Keputusan pemerintah Jepang untuk mengizinkan startup mengumpulkan dana dengan kripto dapat dilihat sebagai langkah menuju penggunaan aset digital dan mengimbangi negara-negara lain di kawasan ini.
Jepang juga dikenal sebagai salah satu negara di Asia dengan pendekatan kripto yang cukup konservatif. Pada awal tahun ini, Jepang memperkenalkan aturan anti pencucian uang pada transaksi cryptocurrency.
Korea Selatan memperkenalkan aturan perjalanan FATF tahun lalu, sementara India pada Maret tahun ini mengambil langkah signifikan untuk mengatur industri cryptocurrency dengan memperluas Undang-Undang Pencegahan Pencucian Uang untuk memasukkan aset digital.
Disclaimer: Setiap keputusan investasi ada di tangan pembaca. Pelajari dan analisis sebelum membeli dan menjual Kripto. Liputan6.com tidak bertanggung jawab atas keuntungan dan kerugian yang timbul dari keputusan investasi.

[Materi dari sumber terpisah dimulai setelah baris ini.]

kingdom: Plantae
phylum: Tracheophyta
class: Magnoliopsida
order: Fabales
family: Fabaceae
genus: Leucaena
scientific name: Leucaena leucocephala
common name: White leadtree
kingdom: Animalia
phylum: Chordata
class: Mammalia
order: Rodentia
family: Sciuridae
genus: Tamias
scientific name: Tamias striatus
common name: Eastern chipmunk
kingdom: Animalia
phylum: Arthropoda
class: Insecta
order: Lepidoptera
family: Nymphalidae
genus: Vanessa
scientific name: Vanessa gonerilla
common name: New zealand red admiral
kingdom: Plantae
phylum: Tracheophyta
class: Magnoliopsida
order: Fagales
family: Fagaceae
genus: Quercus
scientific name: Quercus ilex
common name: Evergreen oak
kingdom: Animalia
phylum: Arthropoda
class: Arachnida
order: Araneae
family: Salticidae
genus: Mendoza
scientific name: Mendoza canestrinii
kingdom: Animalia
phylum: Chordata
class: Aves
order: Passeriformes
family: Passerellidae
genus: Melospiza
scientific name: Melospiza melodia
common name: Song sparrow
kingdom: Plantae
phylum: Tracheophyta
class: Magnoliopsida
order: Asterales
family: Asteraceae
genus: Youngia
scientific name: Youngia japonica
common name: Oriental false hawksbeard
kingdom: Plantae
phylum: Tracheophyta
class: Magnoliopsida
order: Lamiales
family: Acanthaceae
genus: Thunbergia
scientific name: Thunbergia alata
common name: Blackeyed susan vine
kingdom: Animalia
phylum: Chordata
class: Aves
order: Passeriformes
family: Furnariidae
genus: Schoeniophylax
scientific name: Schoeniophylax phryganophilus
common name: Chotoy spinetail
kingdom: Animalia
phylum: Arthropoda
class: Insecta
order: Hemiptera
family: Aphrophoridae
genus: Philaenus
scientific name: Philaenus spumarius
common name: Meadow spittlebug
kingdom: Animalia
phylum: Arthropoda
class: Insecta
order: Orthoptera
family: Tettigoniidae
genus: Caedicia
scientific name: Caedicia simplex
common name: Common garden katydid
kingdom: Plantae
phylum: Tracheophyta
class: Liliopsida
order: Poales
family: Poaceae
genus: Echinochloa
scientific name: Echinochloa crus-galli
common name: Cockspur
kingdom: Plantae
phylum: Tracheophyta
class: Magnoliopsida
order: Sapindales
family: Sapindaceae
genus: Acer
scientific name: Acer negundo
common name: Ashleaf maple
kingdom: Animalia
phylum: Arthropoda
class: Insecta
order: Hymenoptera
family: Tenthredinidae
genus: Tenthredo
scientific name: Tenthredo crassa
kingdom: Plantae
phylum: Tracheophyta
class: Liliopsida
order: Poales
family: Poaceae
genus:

Jepang Perketat Aturan Pencucian Uang Kripto
Sebelumnya, Jepang akan menerapkan langkah-langkah anti pencucian uang yang lebih ketat, termasuk aturan yang direkomendasikan oleh Satuan Tugas Aksi Keuangan (FATF). Keputusan itu dibuat oleh kabinet Jepang pada 23 Juni 2023 setelah langkah-langkah anti pencucian uang negara itu dianggap tidak cukup oleh pengawas kejahatan keuangan global FATF.
Dilansir dari CoinDesk, Jumat (11/8/2023), pada 2019, FATF merekomendasikan aturan yang disebut “aturan perjalanan” untuk memerangi pencucian uang dan pendanaan teroris menggunakan kripto. Pada Juni 2022, FATF mendesak negara-negara anggota untuk memperkenalkan undang-undang aturan perjalanan "sesegera mungkin".
Forum politik antar pemerintah Kelompok Tujuh (G7) mengisyaratkan dukungannya untuk upaya FATF untuk mempercepat penerapan aturan perjalanannya secara global, yang mengamanatkan pembagian informasi tentang transfer dana kripto antar lembaga keuangan. Jepang belum menerapkan aturan perjalanan pada saat itu.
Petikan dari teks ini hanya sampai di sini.